__Work request__.
Resume the forum thread below about chasing youth and beauty, continuing from the end of its last post.

__Quoted passage__.
PDA

View Full Version : Young and Beautiful



Lily Catherine
03-12-2017, 05:02 AM
I notice a preoccupation on this site with chasing Youth And Beauty - inter alia, wanting to recapture being the young woman that one never was - living, dressing and making oneself up for the part, and outright believing that one looks many years younger that way. I'd like to ask across the board why they feel that way and whether they feel they've any underlying motivation.

I can somewhat get the beauty part of it - women are held unfairly to occasionally unreasonable standards of beauty, and I reckon we who present ourselves as women in spite of the baggage we carry from being born male would face a potentially daunting struggle to attain that same standard.

I know that, being in my early 20s, I'm definitely not of the age to ask this of myself just yet. Maybe I'll ask myself that in a couple decades or more.

sometimes_miss
03-12-2017, 05:49 AM
First, I think that every woman probably feels a propensity to 'chase youth and beauty'. It is, after all, what they need to do, to attract a mate. Despite all the 'the real beauty comes from within' that we grow up being told, reality is that the first thing we notice is looks, before we ever get to know someone. It's simply a matter of distance; you see them before you can talk to them. And you know immediately based on what they look like, whether you are attracted to them or not. Perhaps not about in a positive way, but if there's something about someone visually that turns you off or repulses you, you're probably not going to want to get to know them any further.

__Data listing__.
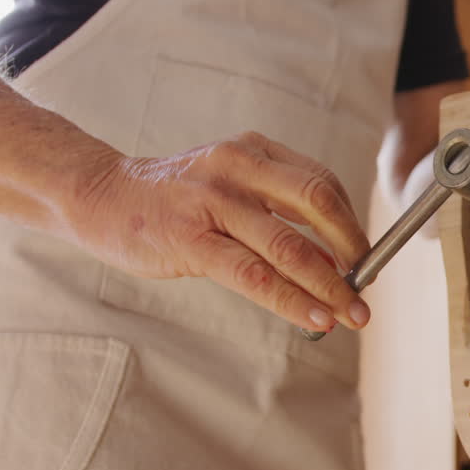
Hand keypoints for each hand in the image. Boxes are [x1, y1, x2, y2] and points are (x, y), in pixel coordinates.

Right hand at [70, 132, 371, 333]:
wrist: (101, 196)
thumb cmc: (176, 199)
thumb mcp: (232, 189)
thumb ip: (280, 217)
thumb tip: (335, 262)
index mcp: (255, 151)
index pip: (323, 184)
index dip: (352, 225)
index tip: (367, 259)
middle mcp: (239, 167)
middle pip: (319, 205)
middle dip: (353, 250)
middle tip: (367, 288)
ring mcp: (214, 200)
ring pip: (289, 247)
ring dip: (330, 285)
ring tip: (353, 315)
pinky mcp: (191, 238)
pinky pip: (254, 274)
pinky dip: (291, 299)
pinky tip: (316, 317)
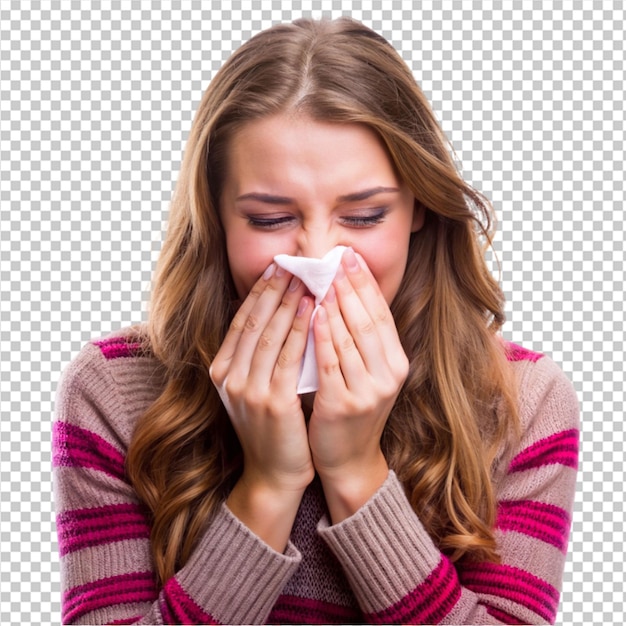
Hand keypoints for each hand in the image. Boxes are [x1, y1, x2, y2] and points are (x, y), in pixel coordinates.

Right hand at [209, 264, 314, 549]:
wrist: (273, 474)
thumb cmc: (271, 428)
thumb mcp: (254, 389)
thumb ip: (258, 356)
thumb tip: (276, 314)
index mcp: (222, 372)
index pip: (242, 322)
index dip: (259, 293)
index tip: (275, 268)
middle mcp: (229, 377)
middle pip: (254, 322)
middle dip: (274, 289)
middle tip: (292, 261)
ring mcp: (247, 390)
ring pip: (270, 334)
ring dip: (288, 302)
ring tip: (304, 277)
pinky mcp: (271, 401)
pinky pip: (288, 355)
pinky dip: (300, 328)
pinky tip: (312, 308)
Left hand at [309, 248, 408, 521]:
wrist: (348, 459)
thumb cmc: (352, 410)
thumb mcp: (367, 373)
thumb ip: (361, 340)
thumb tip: (345, 293)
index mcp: (397, 363)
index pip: (381, 314)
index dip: (366, 284)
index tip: (351, 257)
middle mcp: (389, 374)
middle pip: (368, 320)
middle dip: (350, 286)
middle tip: (335, 258)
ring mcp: (369, 390)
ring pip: (350, 337)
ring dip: (335, 304)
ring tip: (321, 277)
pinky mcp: (344, 404)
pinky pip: (330, 361)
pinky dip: (322, 334)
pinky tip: (313, 312)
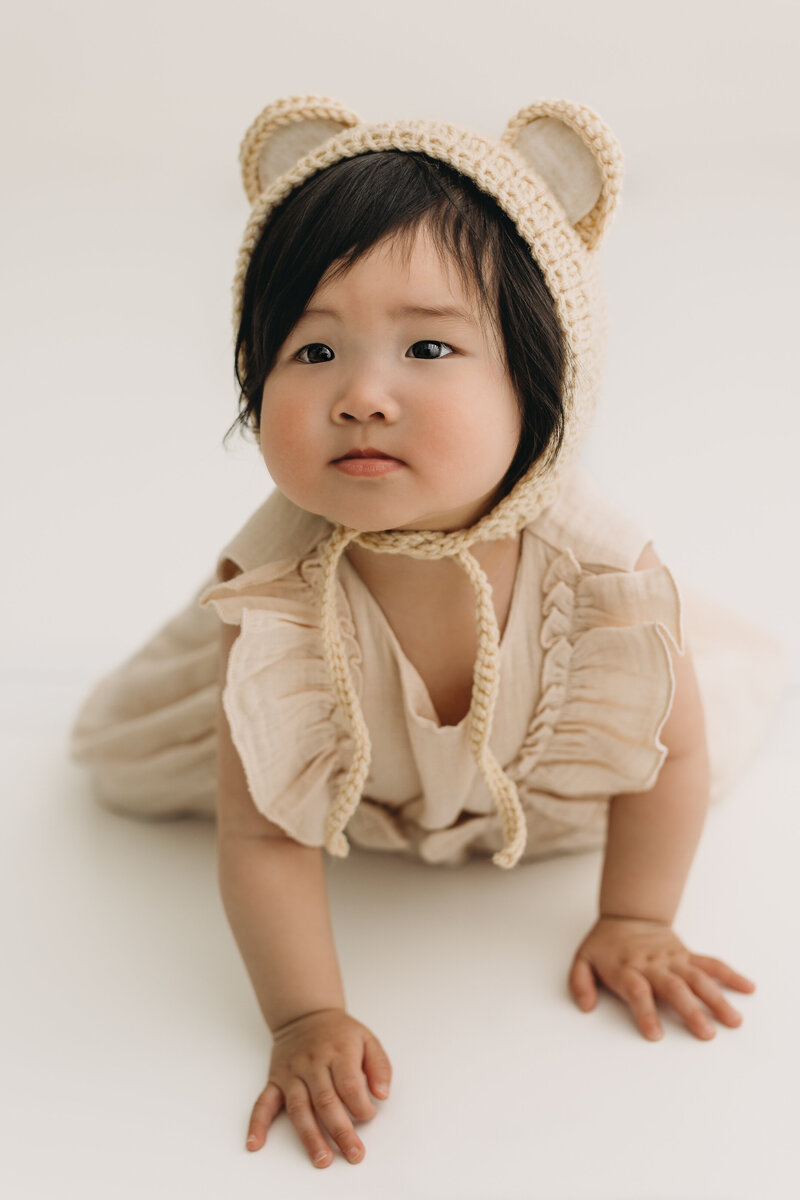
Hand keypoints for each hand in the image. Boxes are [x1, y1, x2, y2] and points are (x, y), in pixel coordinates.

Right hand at [245, 1007, 391, 1167]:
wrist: (306, 1014)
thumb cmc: (339, 1033)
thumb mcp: (367, 1039)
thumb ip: (379, 1066)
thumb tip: (382, 1094)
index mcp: (338, 1053)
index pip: (349, 1085)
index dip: (361, 1105)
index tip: (369, 1116)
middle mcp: (313, 1064)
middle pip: (326, 1101)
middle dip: (341, 1131)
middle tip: (354, 1154)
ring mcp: (292, 1073)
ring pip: (299, 1108)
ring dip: (310, 1136)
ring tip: (322, 1159)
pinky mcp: (275, 1080)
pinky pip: (263, 1102)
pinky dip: (258, 1123)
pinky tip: (256, 1143)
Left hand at [567, 916, 756, 1040]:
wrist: (627, 915)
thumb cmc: (605, 944)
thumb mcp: (582, 959)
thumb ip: (579, 983)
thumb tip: (585, 1006)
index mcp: (627, 968)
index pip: (637, 991)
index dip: (646, 1012)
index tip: (655, 1035)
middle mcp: (653, 965)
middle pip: (673, 987)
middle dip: (690, 1011)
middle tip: (706, 1033)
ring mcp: (673, 959)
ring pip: (698, 978)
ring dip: (717, 999)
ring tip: (733, 1021)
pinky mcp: (687, 955)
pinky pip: (710, 964)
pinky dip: (730, 975)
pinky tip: (748, 988)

__Your response__.
That said, one thing that some of us suffer from, is sort of being 'stuck in time'. Our identifying with being female of a certain age might never change, as we have no way to mature as one. A man will grow with his tasks; we learn that we will be identified by our job, our position. Women identify by their relationships, and as crossdressers, we don't have any female to female friendships. So we're often stuck as we are, sometimes forever (as in my case).
We don't hold women up to unreasonable standards of beauty. Males are attracted to women who appear: Healthy, clear skin, good teeth, healthy looking hair, and a figure that indicates she's past puberty, but still looks young enough to not have been exposed to illnesses. A female who has not had children yet is also less likely to be preoccupied with an older child, so that she will be more likely to take care of a child that he and she have. It all explains the attraction to young women rather than older ones, it's simply natural selection. What we have today, is a growing percentage of women who increasingly insist that men be attracted to that which, for 99% of human history, were not the best potential mates to have children with in order to have the best chance of our offspring surviving. But you can't force someone to be attracted to something. It simply doesn't work. We don't choose what turns us on. If we could, I'd choose to be attracted to old, fat, ugly, short, nasty women with bad complexions, body odor, bad hair and a bad disposition. I'd be having so much sex that I'd have to quit my job. But we don't get to choose. We're simply attracted to those who we are most likely to have offspring that will survive.
It's not chasing either youth or beauty. But as a lot of us remember, when we were young we often found almost all the girls we knew somewhat attractive, even when we had a favorite that we had a crush on. And I think it's the idealized image of those, even 'average' girls, whose appearances we are, as you wrote, chasing.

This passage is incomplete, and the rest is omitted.